I also found a pair of jeans that my son wore in high school. I don’t know how they ended up in my closet. For years I’ve kept a stack of old jeans. I have a decent sized collection of old 100% ragged denim cotton jeans that, no longer suitable for wearing or giving away, are still silky soft and sturdy. Denim is lasting.
Over time I’ve cut the denim up to make a patchwork throw that is in various stages of progress (along with so many other creative projects…). I’ve carried this pile of denim around with me for years. The denim throw has been a pending project.
For the longest time I wanted a denim quilt to drape over my leather sofa in the living room. It was a tobacco sofa with straight lines made in Italian leather. The problem with that sofa was that I actually didn’t own. It lived in my mind as an idea. It was a plan. A plan to buy a leather sofa.
Walking through furniture stores I’d see versions of this sofa, none of which I could afford. For years I saved money to buy a leather sofa. I was looking for a statement piece, an anchor to the room, a solid but soft landing place to curl up with a book. I eventually did get a leather sofa, and it was much nicer than the sofa I had visualized in my mind. It had cleaner lines. It crinkled softly under one’s weight, little creases of time. Once I was living with it I couldn’t envision the denim quilt slung over the back anymore. It wasn’t a good match.
I haven’t given up on the denim patchwork project though. I love old denim. Maybe, like the leather sofa, that project will materialize into something else. Maybe I’m not making a denim quilt at all but something else.
For now I have a pile of old jeans. A pile of potential. A pile of dreams.

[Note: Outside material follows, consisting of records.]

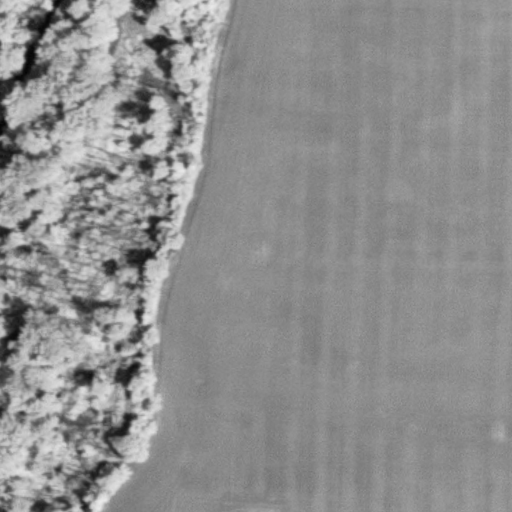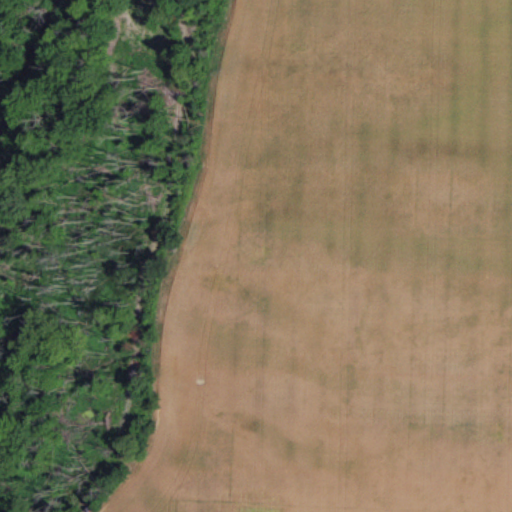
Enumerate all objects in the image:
river: (23, 36)
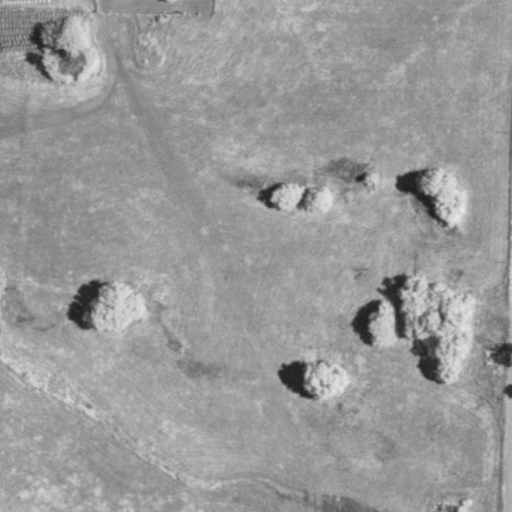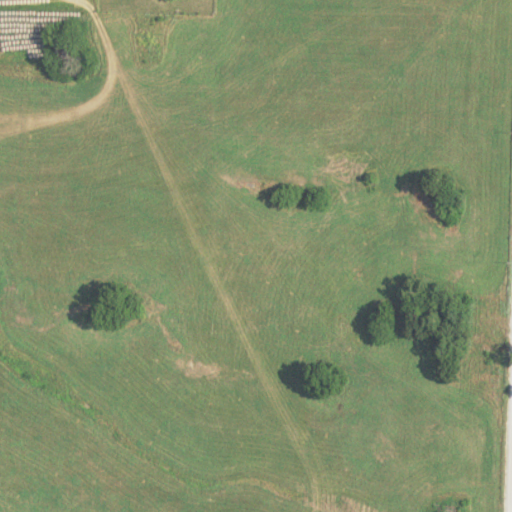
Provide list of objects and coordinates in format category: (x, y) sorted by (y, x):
road: (509, 428)
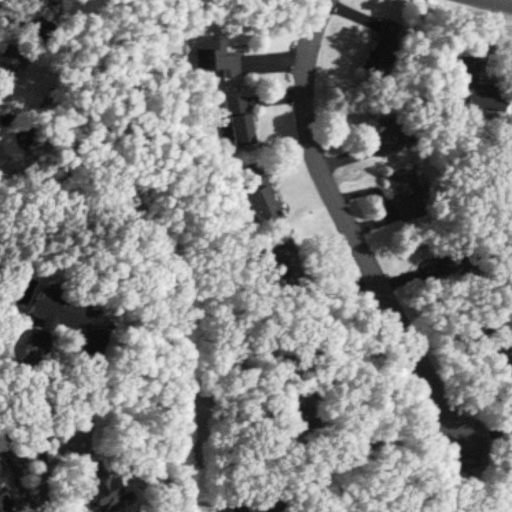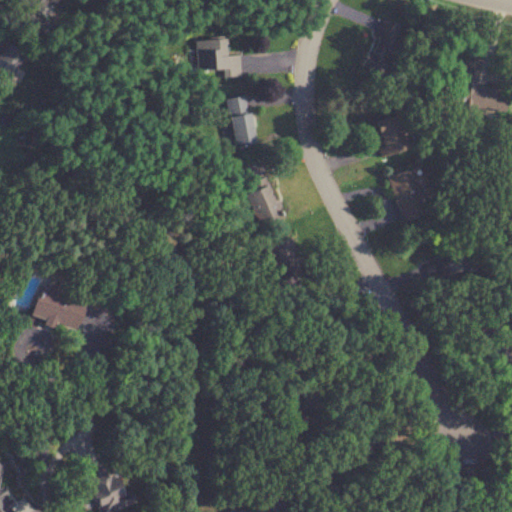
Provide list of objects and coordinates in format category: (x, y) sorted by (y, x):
road: (509, 0)
building: (32, 5)
building: (380, 45)
building: (213, 57)
building: (6, 62)
building: (475, 89)
building: (236, 120)
building: (385, 134)
building: (403, 195)
building: (260, 202)
road: (345, 230)
building: (276, 254)
building: (441, 265)
building: (43, 307)
road: (359, 353)
building: (495, 354)
road: (22, 403)
road: (366, 441)
road: (470, 477)
building: (102, 489)
building: (3, 503)
building: (263, 508)
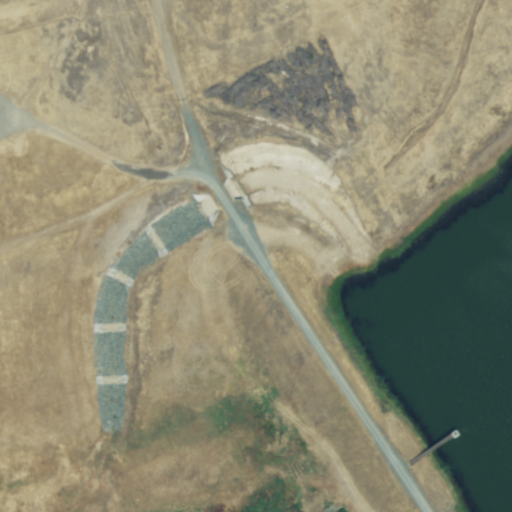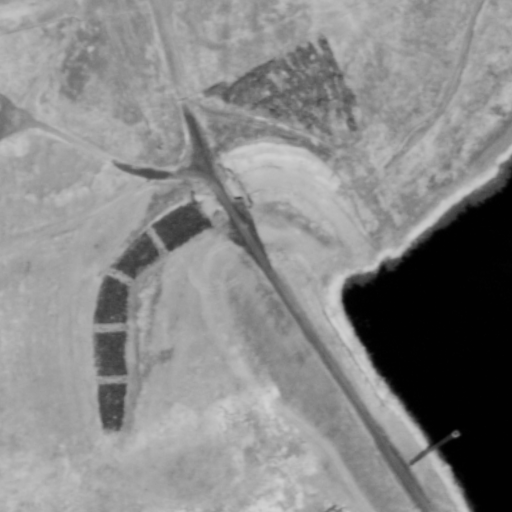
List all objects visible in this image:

A pile of memories.
I pull my son’s old pair on and they fit perfectly. Down to the length. The denim is worn soft and my knee pokes out of bare threads. It’s a straight-leg cut and I look very 80s in them. It’s a familiar look to me. And that’s probably why I feel so comfortable in them. All through college and until I had my son I wore Levi’s 501s. They were my uniform. Jeans and sweatshirts, jeans and silk, jeans and blazers.
Maybe I’m just looking for the familiar. In flannel and denim, leather and hope, maybe it’s just the everyday that I want to be wrapped in, comfortable and cozy with the staples of life: dreams and memories.